Seize the Moment!

Ronald Rolheiser
April 27, 2003
Reproduced with Permission

Carpe diem! Everyone wants to seize the day. But as Irish novelist, John McGahern, says: "There is nothing more difficult to seize than the day!" Why? Because we have a great naivete about this.

For example, a young man once wrote to Rainer Marie Rilke complaining that he wanted to be a poet, but his daily life offered little in the way of inspiration. His life was not the stuff of poetry, he complained: too much drudgery, too many pressures, life in a small village. How could he write poetry out of such life? He concluded by saying that he envied Rilke's life as an admired poet, living in a big city, meeting exciting people. Rilke wasn't exactly sympathetic: "If your daily life seems poor to you," he replied, "than you aren't poet enough to call forth its riches. For a poet, there are no uninteresting places, no uninteresting life." The day is there to be seized.

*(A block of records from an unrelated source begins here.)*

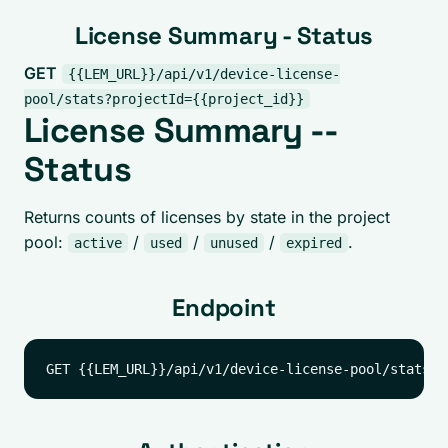
License Summary - Status
GET
{{LEM_URL}}/api/v1/device-license-
pool/stats?projectId={{project_id}}
License Summary --
Status
Returns counts of licenses by state in the project
pool:
/
/
/
.
active
used
unused
expired
Endpoint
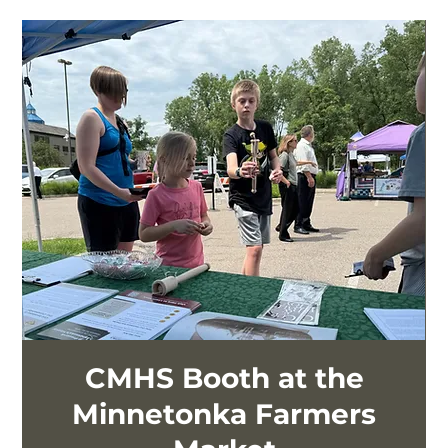
CMHS Booth at the
Minnetonka Farmers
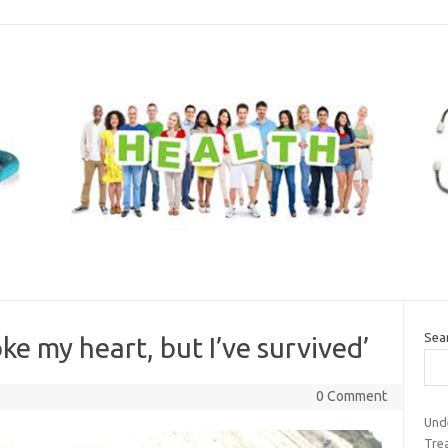
Sea
e my heart, but I’ve survived’
0 Comment
Und
Tre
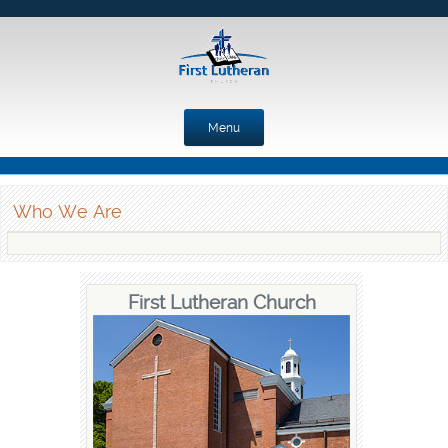
Menu
Skip to content
Who We Are
First Lutheran Church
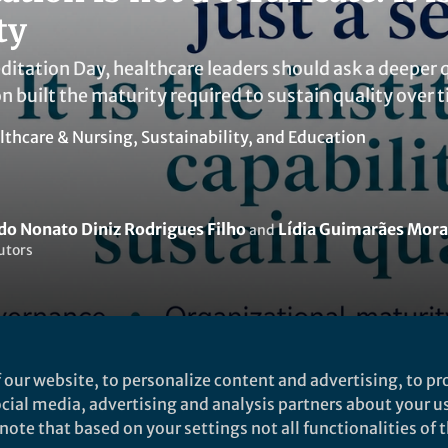
ty
ditation Day, healthcare leaders should ask a deeper 
n built the maturity required to sustain quality over 
lthcare & Nursing
,
Sustainability
, and
Education
o Nonato Diniz Rodrigues Filho
Lídia Guimarães Mora
and
utors
 our website, to personalize content and advertising, to pro
Liked by
Raimundo Nonato Diniz Rodrigues Filho
and
1 other
social media, advertising and analysis partners about your u
ote that based on your settings not all functionalities of th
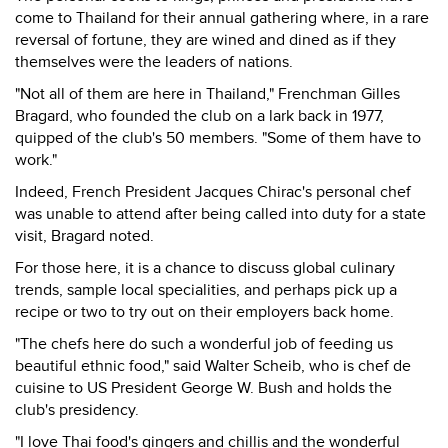
come to Thailand for their annual gathering where, in a rare
reversal of fortune, they are wined and dined as if they
themselves were the leaders of nations.
"Not all of them are here in Thailand," Frenchman Gilles
Bragard, who founded the club on a lark back in 1977,
quipped of the club's 50 members. "Some of them have to
work."
Indeed, French President Jacques Chirac's personal chef
was unable to attend after being called into duty for a state
visit, Bragard noted.
For those here, it is a chance to discuss global culinary
trends, sample local specialities, and perhaps pick up a
recipe or two to try out on their employers back home.
"The chefs here do such a wonderful job of feeding us
beautiful ethnic food," said Walter Scheib, who is chef de
cuisine to US President George W. Bush and holds the
club's presidency.
"I love Thai food's gingers and chillis and the wonderful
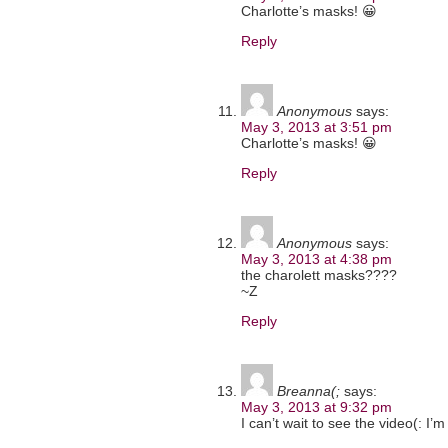
Charlotte’s masks! 😀
Reply
Anonymous
says:
May 3, 2013 at 3:51 pm
Charlotte’s masks! 😀
Reply
Anonymous
says:
May 3, 2013 at 4:38 pm
the charolett masks????
~Z
Reply
Breanna(;
says:
May 3, 2013 at 9:32 pm
I can’t wait to see the video(: I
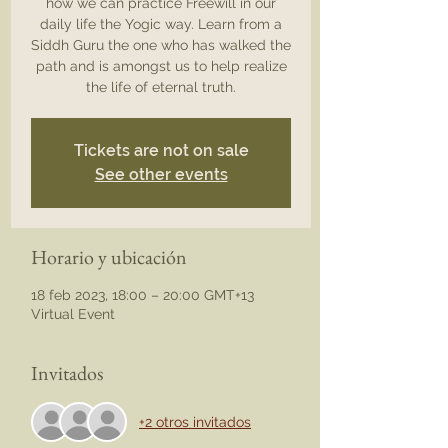
how we can practice Freewill in our
daily life the Yogic way. Learn from a
Siddh Guru the one who has walked the
path and is amongst us to help realize
the life of eternal truth.
Tickets are not on sale
See other events
Horario y ubicación
18 feb 2023, 18:00 – 20:00 GMT+13
Virtual Event
Invitados
+2 otros invitados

Robertson Davies, a renowned Canadian writer, recounts something similar. He tells of an incident where he received a letter from a young man asking him to write a letter of reference for a financial grant so that the young man, a budding writer, would have money to go off to a Mexican resort to work on his next novel. Davies replied that would not write the letter, not because he didn't want to support him, he wished him well as a writer, but because he felt the young man had a false fantasy as to how he might seize the moment and write his novel. Davies cautioned him about false romanticism: "You want to write something deep and inspirational between drinking margaritas and walking the beach". Nothing much will come of that, he warned. Stay home and write your book there. Annie Dillard gives similar advice. She prefers to do her writing in a plywood shack with no view. For her, it's easier to seize the moment in a quiet, hidden place than on some public perch that offers a vista of the world.

What these examples point to is that we often miss the moment because we have an overly-romantic, false, notion of what that means, like the two would-be writers who sought help from Rilke and Davies. How do we seize the day?

I like David Steindl-Rast's answer. He offers a wonderful metaphor for what it means to seize the day: For him, we seize the day by "meeting the angels of each hour". Who are these angels? They are the unique riches inherent in each hour itself.

Every season, whether chronological, cultural, or religious, brings with it a certain spirit, mood, and feeling that we sometimes capture and sometimes miss. The same is true for the various periods of a day -- morning, noon, early afternoon, late afternoon, evening, night. Each has its unique light, its unique impact on our feelings, and (speaking in metaphor) its unique angels who carry its special grace. For example, the light of the morning greets us differently than the light of the late afternoon. Thus, the angels of sunrise impact us differently than the angels of sunset. To seize the day is to meet these angels and let them bless us.

But they can be easily missed. Who among us hasn't spoken words to this effect: "I was so busy and pressured this year that I missed spring." "I couldn't get into Christmas this year, a friend died in early December and I couldn't get into the spirit of the season." "I missed lent this year. I was so preoccupied with other things that it came and went before I even realized it was here. You know how these things happen!"

Indeed we do. Many things keep us from meeting the angels of the hour -- preoccupation, tiredness, distraction, heartache, anger, daydreams, stress, hurriedness. It's easy to miss a special season and it's even easier to miss an ordinary morning, afternoon, evening, or an entire day.

What do we do so as to not miss them? We need to pray. Simply put: If we don't pray on a given morning, that omission doesn't offend God. We don't owe God our prayer. It's a gift, not a debt owed. But, if we miss praying some morning there is, as our experience makes evident again and again, the real danger that we will also miss the morning. The morning will come and go and we will not meet its angels -- its unique light, mood, spirit, refreshment. Noon will catch us before we are even aware that there was a morning. The noon-day and afternoon sun will bring their own angels, but, having missed the angels of the morning, we are pretty prone to miss the angels of noon and the afternoon as well. A day will come and a day will go and we won't seize it ... and then it will not matter much, in terms of grace and joy in our lives, whether we are walking a beach in Mexico or sitting in a plywood shack.